**Aim of the exercise**
Make the copy match the entries below exactly, with no pictures carried over.

**Source data**

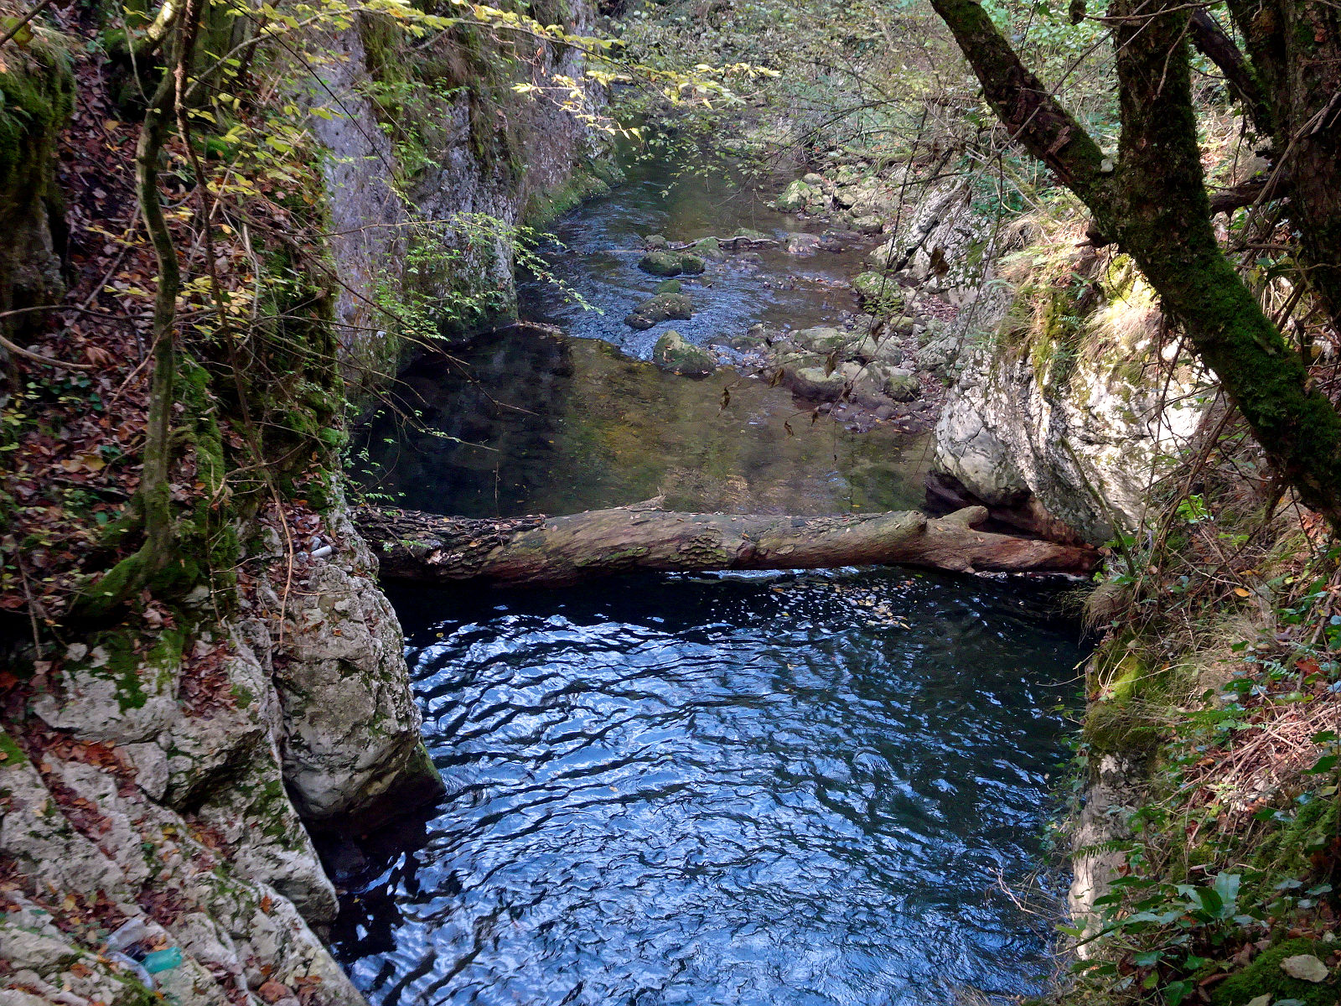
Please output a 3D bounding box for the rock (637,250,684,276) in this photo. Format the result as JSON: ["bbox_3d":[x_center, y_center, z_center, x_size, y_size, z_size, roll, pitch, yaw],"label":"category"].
[{"bbox_3d":[-0.099,-2.384,15.893,0.470,0.200,0.400,0,23,0],"label":"rock"}]

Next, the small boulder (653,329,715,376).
[{"bbox_3d":[0.120,-1.287,13.585,0.520,0.340,0.480,0,23,0],"label":"small boulder"}]

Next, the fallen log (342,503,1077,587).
[{"bbox_3d":[0.326,0.263,9.600,4.650,0.460,0.500,0,23,0],"label":"fallen log"}]

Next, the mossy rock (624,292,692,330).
[{"bbox_3d":[-0.089,-1.727,14.361,0.600,0.260,0.500,0,23,0],"label":"mossy rock"}]

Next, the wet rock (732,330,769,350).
[{"bbox_3d":[0.683,-1.378,13.689,0.310,0.130,0.270,0,23,0],"label":"wet rock"}]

**Reply to the task**
Please output a 3D bounding box for the rock (637,250,684,276) in this photo. Format the result as JSON: ["bbox_3d":[x_center, y_center, z_center, x_size, y_size, z_size, roll, pitch, yaw],"label":"category"].
[{"bbox_3d":[-0.099,-2.384,15.893,0.470,0.200,0.400,0,23,0],"label":"rock"}]

Next, the small boulder (653,329,715,376).
[{"bbox_3d":[0.120,-1.287,13.585,0.520,0.340,0.480,0,23,0],"label":"small boulder"}]

Next, the fallen log (342,503,1077,587).
[{"bbox_3d":[0.326,0.263,9.600,4.650,0.460,0.500,0,23,0],"label":"fallen log"}]

Next, the mossy rock (624,292,692,330).
[{"bbox_3d":[-0.089,-1.727,14.361,0.600,0.260,0.500,0,23,0],"label":"mossy rock"}]

Next, the wet rock (732,330,769,350).
[{"bbox_3d":[0.683,-1.378,13.689,0.310,0.130,0.270,0,23,0],"label":"wet rock"}]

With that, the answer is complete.